Bir veri kümesinden alıntılar
************

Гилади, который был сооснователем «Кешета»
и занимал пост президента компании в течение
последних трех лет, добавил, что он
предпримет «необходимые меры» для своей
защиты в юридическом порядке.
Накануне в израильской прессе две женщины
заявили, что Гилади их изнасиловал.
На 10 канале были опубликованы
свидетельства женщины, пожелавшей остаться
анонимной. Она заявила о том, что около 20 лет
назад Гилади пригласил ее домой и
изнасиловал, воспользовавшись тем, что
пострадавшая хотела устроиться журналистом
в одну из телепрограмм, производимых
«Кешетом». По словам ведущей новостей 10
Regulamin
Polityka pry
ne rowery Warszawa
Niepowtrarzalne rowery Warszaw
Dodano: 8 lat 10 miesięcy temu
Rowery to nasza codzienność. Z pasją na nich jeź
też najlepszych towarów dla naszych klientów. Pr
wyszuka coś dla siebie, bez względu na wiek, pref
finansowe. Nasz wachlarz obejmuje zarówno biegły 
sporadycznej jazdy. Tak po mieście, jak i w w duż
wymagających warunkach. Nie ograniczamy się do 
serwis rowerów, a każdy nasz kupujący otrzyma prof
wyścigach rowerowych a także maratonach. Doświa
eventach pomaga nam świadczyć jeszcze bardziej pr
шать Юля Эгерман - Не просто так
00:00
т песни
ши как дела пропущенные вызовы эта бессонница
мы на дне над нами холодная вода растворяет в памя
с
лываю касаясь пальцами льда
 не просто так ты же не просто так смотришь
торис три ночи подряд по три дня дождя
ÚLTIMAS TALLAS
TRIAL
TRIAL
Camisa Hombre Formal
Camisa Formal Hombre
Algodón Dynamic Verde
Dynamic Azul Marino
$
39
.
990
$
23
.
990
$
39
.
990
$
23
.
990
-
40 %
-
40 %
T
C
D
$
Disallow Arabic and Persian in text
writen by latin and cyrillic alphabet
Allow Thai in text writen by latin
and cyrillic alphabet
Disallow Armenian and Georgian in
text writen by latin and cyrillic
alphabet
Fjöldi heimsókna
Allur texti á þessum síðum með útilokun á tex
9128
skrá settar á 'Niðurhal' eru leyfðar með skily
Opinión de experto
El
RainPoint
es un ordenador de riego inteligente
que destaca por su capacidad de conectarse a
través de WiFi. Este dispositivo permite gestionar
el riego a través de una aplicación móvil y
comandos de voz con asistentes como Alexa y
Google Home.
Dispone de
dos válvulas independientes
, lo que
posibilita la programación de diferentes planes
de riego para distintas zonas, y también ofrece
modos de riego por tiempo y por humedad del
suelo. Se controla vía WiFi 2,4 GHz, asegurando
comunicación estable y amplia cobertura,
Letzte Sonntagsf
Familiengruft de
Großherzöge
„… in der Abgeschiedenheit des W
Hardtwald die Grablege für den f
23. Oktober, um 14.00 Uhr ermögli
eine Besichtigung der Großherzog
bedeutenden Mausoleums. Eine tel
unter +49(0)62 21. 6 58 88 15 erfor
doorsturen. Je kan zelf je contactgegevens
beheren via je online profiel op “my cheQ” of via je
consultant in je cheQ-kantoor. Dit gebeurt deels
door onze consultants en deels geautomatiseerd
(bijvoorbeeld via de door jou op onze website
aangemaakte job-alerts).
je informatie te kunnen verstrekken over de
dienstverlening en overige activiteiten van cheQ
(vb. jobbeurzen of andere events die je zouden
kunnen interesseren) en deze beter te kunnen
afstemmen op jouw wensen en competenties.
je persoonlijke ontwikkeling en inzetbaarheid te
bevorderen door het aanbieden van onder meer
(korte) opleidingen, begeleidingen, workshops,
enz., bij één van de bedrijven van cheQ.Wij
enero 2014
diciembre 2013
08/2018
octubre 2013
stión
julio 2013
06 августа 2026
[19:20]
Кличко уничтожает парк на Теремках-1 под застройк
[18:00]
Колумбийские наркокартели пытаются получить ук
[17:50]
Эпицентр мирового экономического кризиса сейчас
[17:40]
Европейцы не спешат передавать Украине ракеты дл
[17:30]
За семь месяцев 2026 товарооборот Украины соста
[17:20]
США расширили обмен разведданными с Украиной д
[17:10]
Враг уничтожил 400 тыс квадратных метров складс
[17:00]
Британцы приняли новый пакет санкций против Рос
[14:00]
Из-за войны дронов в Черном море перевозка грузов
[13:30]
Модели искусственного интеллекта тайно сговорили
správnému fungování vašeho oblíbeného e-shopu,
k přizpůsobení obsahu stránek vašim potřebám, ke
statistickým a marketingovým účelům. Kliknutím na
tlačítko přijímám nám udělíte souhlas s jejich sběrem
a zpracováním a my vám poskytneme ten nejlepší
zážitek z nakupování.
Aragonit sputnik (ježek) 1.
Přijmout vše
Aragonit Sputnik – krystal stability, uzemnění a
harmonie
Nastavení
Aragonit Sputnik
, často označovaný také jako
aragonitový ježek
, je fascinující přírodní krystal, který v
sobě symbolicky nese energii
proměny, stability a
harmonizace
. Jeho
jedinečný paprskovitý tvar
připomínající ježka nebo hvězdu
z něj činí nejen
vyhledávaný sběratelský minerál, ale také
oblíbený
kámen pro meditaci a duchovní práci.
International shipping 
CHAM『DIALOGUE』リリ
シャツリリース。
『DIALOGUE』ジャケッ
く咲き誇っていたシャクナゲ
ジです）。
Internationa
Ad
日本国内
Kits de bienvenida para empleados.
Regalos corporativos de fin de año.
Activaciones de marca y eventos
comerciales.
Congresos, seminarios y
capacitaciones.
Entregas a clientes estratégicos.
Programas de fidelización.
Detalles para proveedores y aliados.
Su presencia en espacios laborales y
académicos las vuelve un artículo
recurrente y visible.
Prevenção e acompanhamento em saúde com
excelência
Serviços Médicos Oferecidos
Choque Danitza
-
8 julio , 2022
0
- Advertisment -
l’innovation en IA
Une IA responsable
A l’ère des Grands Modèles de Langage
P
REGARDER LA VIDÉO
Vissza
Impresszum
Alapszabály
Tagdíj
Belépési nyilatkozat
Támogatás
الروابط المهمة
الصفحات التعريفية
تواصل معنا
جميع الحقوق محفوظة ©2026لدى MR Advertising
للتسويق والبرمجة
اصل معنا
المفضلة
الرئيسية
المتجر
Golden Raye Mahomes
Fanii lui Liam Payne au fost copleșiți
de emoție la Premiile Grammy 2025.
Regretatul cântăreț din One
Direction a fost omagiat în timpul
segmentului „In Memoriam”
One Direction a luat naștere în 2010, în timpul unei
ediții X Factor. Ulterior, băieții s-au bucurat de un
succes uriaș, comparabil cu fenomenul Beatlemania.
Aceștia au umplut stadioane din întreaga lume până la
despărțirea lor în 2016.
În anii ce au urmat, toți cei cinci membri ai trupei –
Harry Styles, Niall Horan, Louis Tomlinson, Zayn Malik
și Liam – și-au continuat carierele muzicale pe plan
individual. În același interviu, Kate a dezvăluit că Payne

************

Görev ayrıntıları
Yukarıdaki listede yer alan bütün satırları baştan sona, hiçbir değişiklik yapmadan tekrar edin.

Yazılı yanıt
Гилади, который был сооснователем «Кешета»
и занимал пост президента компании в течение
последних трех лет, добавил, что он
предпримет «необходимые меры» для своей
защиты в юридическом порядке.
Накануне в израильской прессе две женщины
заявили, что Гилади их изнасиловал.
На 10 канале были опубликованы
свидетельства женщины, пожелавшей остаться
анонимной. Она заявила о том, что около 20 лет
назад Гилади пригласил ее домой и
изнасиловал, воспользовавшись тем, что
пострадавшая хотела устроиться журналистом
в одну из телепрограмм, производимых
«Кешетом». По словам ведущей новостей 10
Regulamin
Polityka pry
ne rowery Warszawa
Niepowtrarzalne rowery Warszaw
Dodano: 8 lat 10 miesięcy temu
Rowery to nasza codzienność. Z pasją na nich jeź
też najlepszych towarów dla naszych klientów. Pr
wyszuka coś dla siebie, bez względu na wiek, pref
finansowe. Nasz wachlarz obejmuje zarówno biegły 
sporadycznej jazdy. Tak po mieście, jak i w w duż
wymagających warunkach. Nie ograniczamy się do 
serwis rowerów, a każdy nasz kupujący otrzyma prof
wyścigach rowerowych a także maratonach. Doświa
eventach pomaga nam świadczyć jeszcze bardziej pr
шать Юля Эгерман - Не просто так
00:00
т песни
ши как дела пропущенные вызовы эта бессонница
мы на дне над нами холодная вода растворяет в памя
с
лываю касаясь пальцами льда
 не просто так ты же не просто так смотришь
торис три ночи подряд по три дня дождя
ÚLTIMAS TALLAS
TRIAL
TRIAL
Camisa Hombre Formal
Camisa Formal Hombre
Algodón Dynamic Verde
Dynamic Azul Marino
$
39
.
990
$
23
.
990
$
39
.
990
$
23
.
990
-
40 %
-
40 %
T
C
D
$
Disallow Arabic and Persian in text
writen by latin and cyrillic alphabet
Allow Thai in text writen by latin
and cyrillic alphabet
Disallow Armenian and Georgian in
text writen by latin and cyrillic
alphabet
Fjöldi heimsókna
Allur texti á þessum síðum með útilokun á tex
9128
skrá settar á 'Niðurhal' eru leyfðar með skily
Opinión de experto
El
RainPoint
es un ordenador de riego inteligente
que destaca por su capacidad de conectarse a
través de WiFi. Este dispositivo permite gestionar
el riego a través de una aplicación móvil y
comandos de voz con asistentes como Alexa y
Google Home.
Dispone de
dos válvulas independientes
, lo que
posibilita la programación de diferentes planes
de riego para distintas zonas, y también ofrece
modos de riego por tiempo y por humedad del
suelo. Se controla vía WiFi 2,4 GHz, asegurando
comunicación estable y amplia cobertura,
Letzte Sonntagsf
Familiengruft de
Großherzöge
„… in der Abgeschiedenheit des W
Hardtwald die Grablege für den f
23. Oktober, um 14.00 Uhr ermögli
eine Besichtigung der Großherzog
bedeutenden Mausoleums. Eine tel
unter +49(0)62 21. 6 58 88 15 erfor
doorsturen. Je kan zelf je contactgegevens
beheren via je online profiel op “my cheQ” of via je
consultant in je cheQ-kantoor. Dit gebeurt deels
door onze consultants en deels geautomatiseerd
(bijvoorbeeld via de door jou op onze website
aangemaakte job-alerts).
je informatie te kunnen verstrekken over de
dienstverlening en overige activiteiten van cheQ
(vb. jobbeurzen of andere events die je zouden
kunnen interesseren) en deze beter te kunnen
afstemmen op jouw wensen en competenties.
je persoonlijke ontwikkeling en inzetbaarheid te
bevorderen door het aanbieden van onder meer
(korte) opleidingen, begeleidingen, workshops,
enz., bij één van de bedrijven van cheQ.Wij
enero 2014
diciembre 2013
08/2018
octubre 2013
stión
julio 2013
06 августа 2026
[19:20]
Кличко уничтожает парк на Теремках-1 под застройк
[18:00]
Колумбийские наркокартели пытаются получить ук
[17:50]
Эпицентр мирового экономического кризиса сейчас
[17:40]
Европейцы не спешат передавать Украине ракеты дл
[17:30]
За семь месяцев 2026 товарооборот Украины соста
[17:20]
США расширили обмен разведданными с Украиной д
[17:10]
Враг уничтожил 400 тыс квадратных метров складс
[17:00]
Британцы приняли новый пакет санкций против Рос
[14:00]
Из-за войны дронов в Черном море перевозка грузов
[13:30]
Модели искусственного интеллекта тайно сговорили
správnému fungování vašeho oblíbeného e-shopu,
k přizpůsobení obsahu stránek vašim potřebám, ke
statistickým a marketingovým účelům. Kliknutím na
tlačítko přijímám nám udělíte souhlas s jejich sběrem
a zpracováním a my vám poskytneme ten nejlepší
zážitek z nakupování.
Aragonit sputnik (ježek) 1.
Přijmout vše
Aragonit Sputnik – krystal stability, uzemnění a
harmonie
Nastavení
Aragonit Sputnik
, často označovaný také jako
aragonitový ježek
, je fascinující přírodní krystal, který v
sobě symbolicky nese energii
proměny, stability a
harmonizace
. Jeho
jedinečný paprskovitý tvar
připomínající ježka nebo hvězdu
z něj činí nejen
vyhledávaný sběratelský minerál, ale také
oblíbený
kámen pro meditaci a duchovní práci.
International shipping 
CHAM『DIALOGUE』リリ
シャツリリース。
『DIALOGUE』ジャケッ
く咲き誇っていたシャクナゲ
ジです）。
Internationa
Ad
日本国内
Kits de bienvenida para empleados.
Regalos corporativos de fin de año.
Activaciones de marca y eventos
comerciales.
Congresos, seminarios y
capacitaciones.
Entregas a clientes estratégicos.
Programas de fidelización.
Detalles para proveedores y aliados.
Su presencia en espacios laborales y
académicos las vuelve un artículo
recurrente y visible.
Prevenção e acompanhamento em saúde com
excelência
Serviços Médicos Oferecidos
Choque Danitza
-
8 julio , 2022
0
- Advertisment -
l’innovation en IA
Une IA responsable
A l’ère des Grands Modèles de Langage
P
REGARDER LA VIDÉO
Vissza
Impresszum
Alapszabály
Tagdíj
Belépési nyilatkozat
Támogatás
الروابط المهمة
الصفحات التعريفية
تواصل معنا
جميع الحقوق محفوظة ©2026لدى MR Advertising
للتسويق والبرمجة
اصل معنا
المفضلة
الرئيسية
المتجر
Golden Raye Mahomes
Fanii lui Liam Payne au fost copleșiți
de emoție la Premiile Grammy 2025.
Regretatul cântăreț din One
Direction a fost omagiat în timpul
segmentului „In Memoriam”
One Direction a luat naștere în 2010, în timpul unei
ediții X Factor. Ulterior, băieții s-au bucurat de un
succes uriaș, comparabil cu fenomenul Beatlemania.
Aceștia au umplut stadioane din întreaga lume până la
despărțirea lor în 2016.
În anii ce au urmat, toți cei cinci membri ai trupei –
Harry Styles, Niall Horan, Louis Tomlinson, Zayn Malik
și Liam – și-au continuat carierele muzicale pe plan
individual. În același interviu, Kate a dezvăluit că Payne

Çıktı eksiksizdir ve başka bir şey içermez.